The better way to improve the Senate, and the House, is for a term limits amendment.
 
This sounds like a way to get the worst aspects of both systems. The FPTP district seats and Duverger's Law ensure that the Republicans and Democrats will maintain their two-party cartel on legislation, while the list seats ensure that the two parties get their party bosses into the legislature whether or not the voters want to primary them out.

No, it does not. The list seats mean that smaller parties get the number of seats based on their proportion of votes. Germany has this system. It is basically proportional representation for purposes of determining the overall makeup of the legislature, but you can still send specific people with the individual vote. To avoid many tiny parties getting a few seats each and making a stable government impossible, Germany has a 5% hurdle to move into the Bundestag. However, if a candidate wins a direct seat, he or she gets in regardless of whether the party failed the 5% hurdle. And if a party gets 3 direct seats, all their list seats get filled even if they failed to reach 5%, to help regional parties.
 
The better way to improve the Senate, and the House, is for a term limits amendment.
What would term limits accomplish?

In principle, term limits may seem like a terrible idea. In practice, it would be nice to find some way to counter the huge power of incumbency, and the corrupt symbiosis (and "revolving-door") connecting legislators to corporations and lobbyists.

The U.S.A. was not the first nation to consider this problem! Although chosen for life IIUC — so the opposite of term limits — the Venetians were intent on keeping their Chief of State, the Doge, uncorrupt. The Doge's offspring were not allowed to hold office; the Doge was not permitted to own land in foreign countries; diplomatic mail had to be unsealed in the presence of other officials; and so on.
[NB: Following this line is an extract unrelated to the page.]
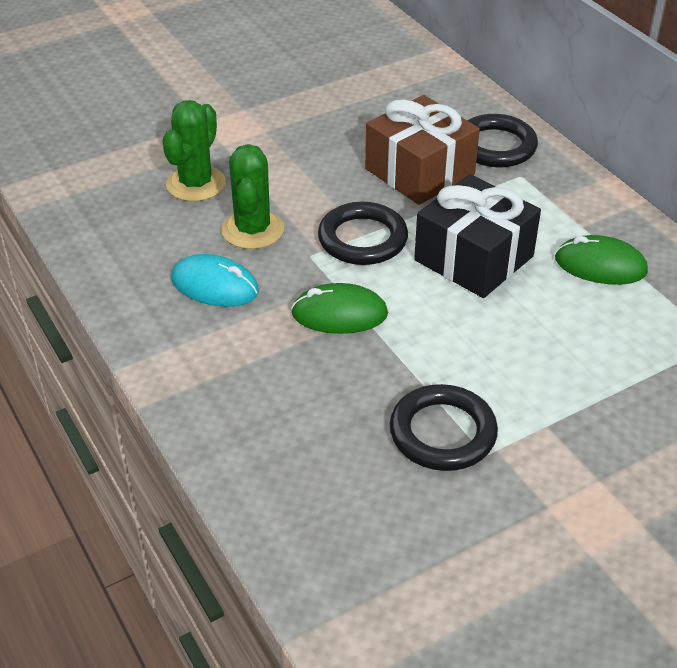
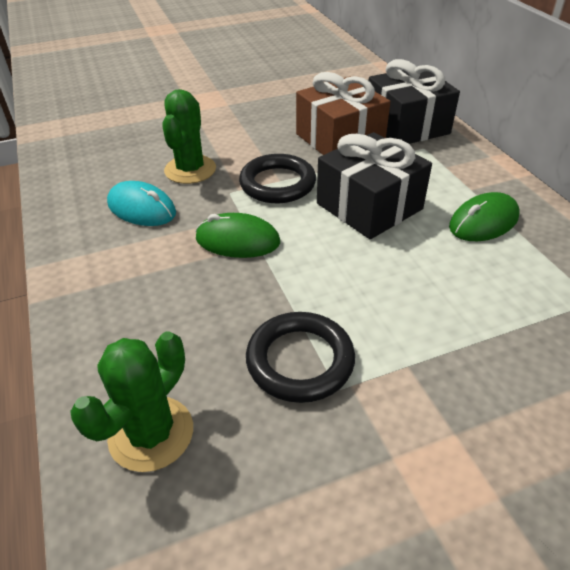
camera: 10 degrees right, 0 degrees up
(196, 184) = (160, 135): green cactus -> green cactus (151, 433)
(495, 146) = (406, 126): black ring -> black gift
(600, 265) = (483, 222): green mouse -> green mouse turned 60 degrees counterclockwise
The procedure for selecting a Doge was amusingly complicated ( Doge_of_Venice#Selection_of_the_Doge):

Wikipedia said:
New regulations for the elections of the doge introduced in 1268 remained in force until the end of the republic in 1797. Their intention was to minimize the influence of individual great families, and this was effected by a complex electoral machinery. Thirty members of the Great Council, chosen by lot, were reduced by lot to nine; the nine chose forty and the forty were reduced by lot to twelve, who chose twenty-five. The twenty-five were reduced by lot to nine, and the nine elected forty-five. These forty-five were once more reduced by lot to eleven, and the eleven finally chose the forty-one who elected the doge. Election required at least twenty-five votes out of forty-one, nine votes out of eleven or twelve, or seven votes out of nine electors.
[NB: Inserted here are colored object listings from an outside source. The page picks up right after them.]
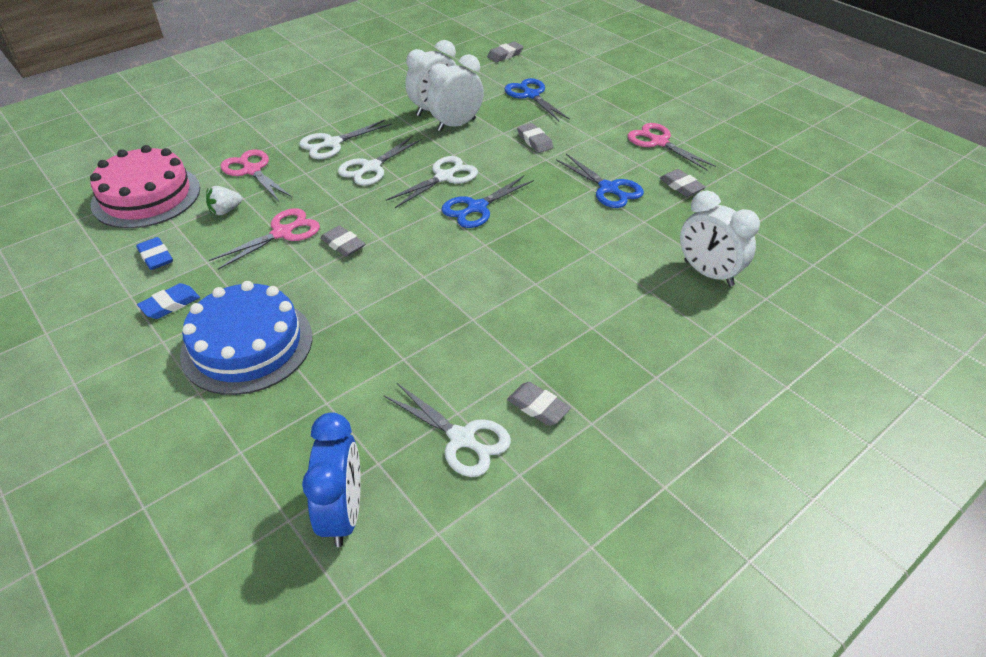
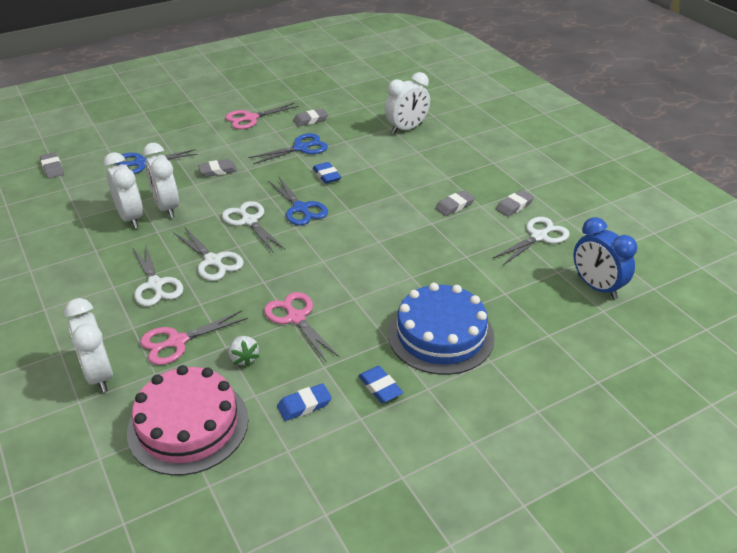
camera: 80 degrees left, 5 degrees down
(215, 142) = (99, 375): none -> white clock
(343, 244) = (325, 281): grey eraser -> grey eraser (454, 206)
(343, 513) = (596, 287): blue clock -> blue clock turned 135 degrees counterclockwise
(554, 217) = (327, 175): none -> blue eraser

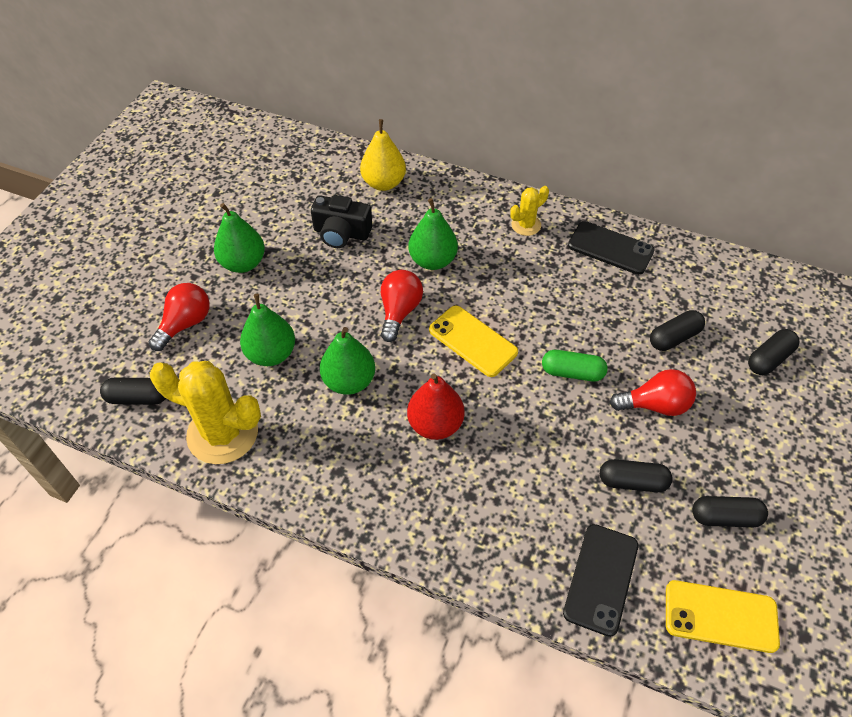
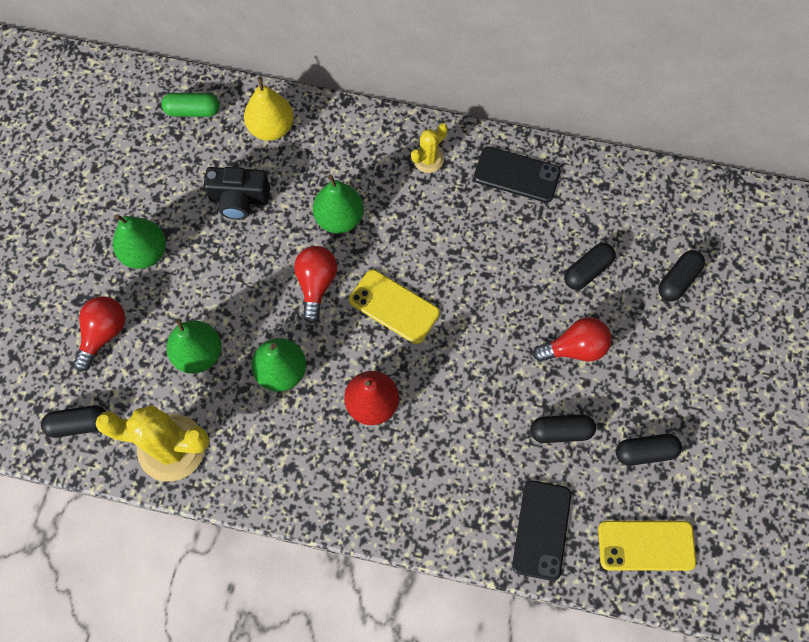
camera: 10 degrees left, 15 degrees up
(572, 372) = (494, 326): green capsule -> green capsule (193, 111)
Before taking the oath of investiture, the doge-elect was presented to the concio with the words: "This is your doge, if it please you." This ceremonial gesture signified the assent of the Venetian people. This practice came to an end with the abolition of the concio in 1423; after the election of Francesco Foscari, he was presented with the unconditional pronouncement – "Your doge"

I'm not going to Google — was it in North Carolina? — but a few years ago, several $100,000's were given to a Republican Governor as obvious bribery. The slimebag was convicted, but the conviction was reversed on appeal for lack of a clearcut "smoking gun." (Only idiots would be recorded on a telephone acknowledging a quid pro quo.)
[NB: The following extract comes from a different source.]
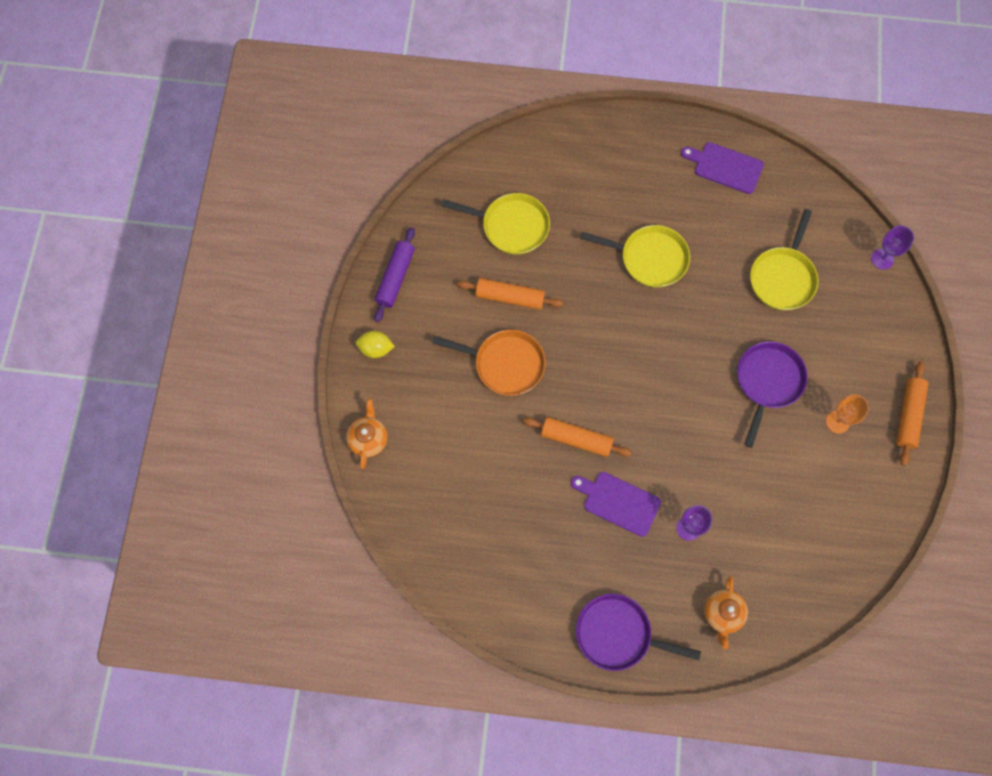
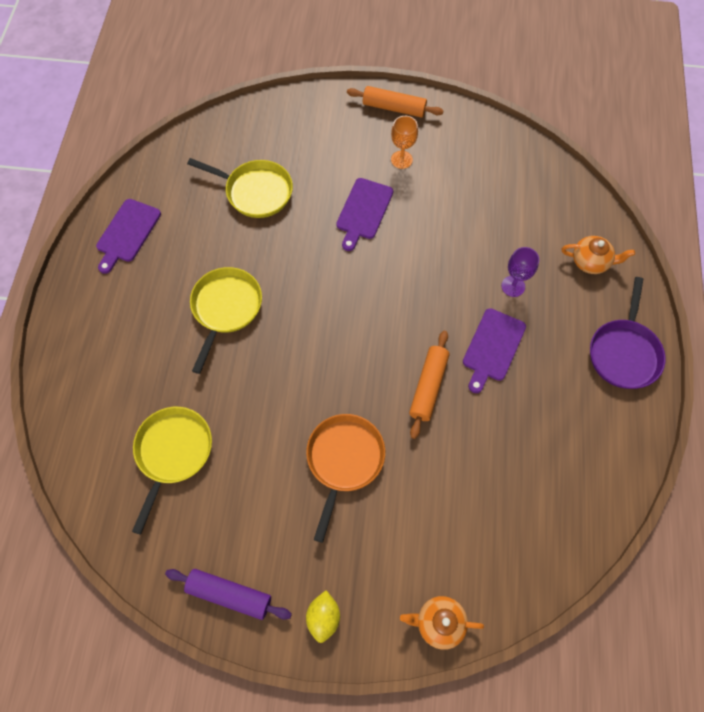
camera: 90 degrees left, 5 degrees down
(510, 297) = (263, 454): orange rolling pin -> none
(768, 382) = (363, 211): purple pan -> purple cutting board
(882, 259) = (242, 113): purple goblet -> none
I'm afraid the People's Republic of China has the best solution: Death penalty for corruption by a public official.
 
I'm afraid the People's Republic of China has the best solution: Death penalty for corruption by a public official.
Given the PRC's reputation for fair trials, what this means in practice is most likely conviction of corruption and execution for a public official who displeases his superiors whether the official was corrupt or not, combined with impunity and open season for corruption for public officials who please their superiors.

Cromwell: I have evidence that Sir Thomas, during the period of his judicature, accepted bribes.

The Duke of Norfolk: What? Goddammit, he was the only judge since Cato who didn't accept bribes!